You.
Me.
Both equally insane.
Eyes wide at everything.
"Existence is a mere coincidence?" I ask.
"You're nothing but an angel" you whisper to me,
but a quiet thought is a soft blow to my face with your gentle words,
your soft gaze.
Your existence amazes me.
For you are a small sound or a humming breeze.
A flower? The fog in winter?
A day among stars, in outer space.
You are multiple types of beauty
Both dangerous and satisfying.
You are 60% of my insanity.
The other 30% is lacking.
I screamed out from the top of my lungs.
I yelled out in fear for I thought you were the one.
I said I was scared.
I scratched my head.
I fell out of bed.
I will forget!
These tear stains will dry.
I will fall into the landfill, I will die.
I bit on my tongue, and I found some drugs.

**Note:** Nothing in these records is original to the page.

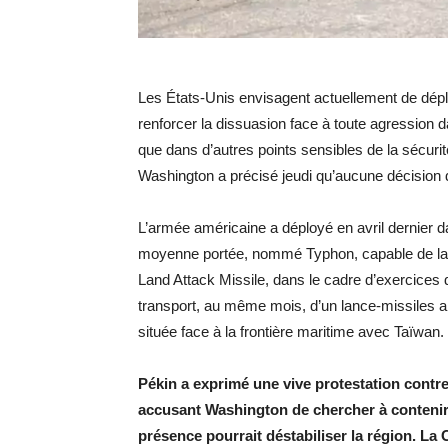
Les États-Unis envisagent actuellement de dépl
renforcer la dissuasion face à toute agression 
que dans d’autres points sensibles de la sécurit
Washington a précisé jeudi qu’aucune décision dé
L’armée américaine a déployé en avril dernier d
moyenne portée, nommé Typhon, capable de la
Land Attack Missile, dans le cadre d’exercices
transport, au même mois, d’un lance-missiles an
située face à la frontière maritime avec Taïwan.
Pékin a exprimé une vive protestation contre
accusant Washington de chercher à contenir l
présence pourrait déstabiliser la région. La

We are losing ourselves, but worse than that we lost each other.
I am numb.
I payed attention to you.
I wasted time on you.
I had never done that before...
I hadn't unraveled.
Every word you said I was hung up on.
I drove you crazy...?
You were already crazy.
I am crazy?
I was already crazy.
You will forget and I will forget.
We will not be both the end and the beginning of one another.
They will ask and I will say,
"I'm not in love."
But I will be lying.
I will forever love you,
although
I do not like you anymore.
I will wait until the morning sun arrives.
"Don't look back."
I'll whisper,
"Don't look back."
you are the one for me but i am not the one for you, i wrote this during my heartbreak, my heart ache.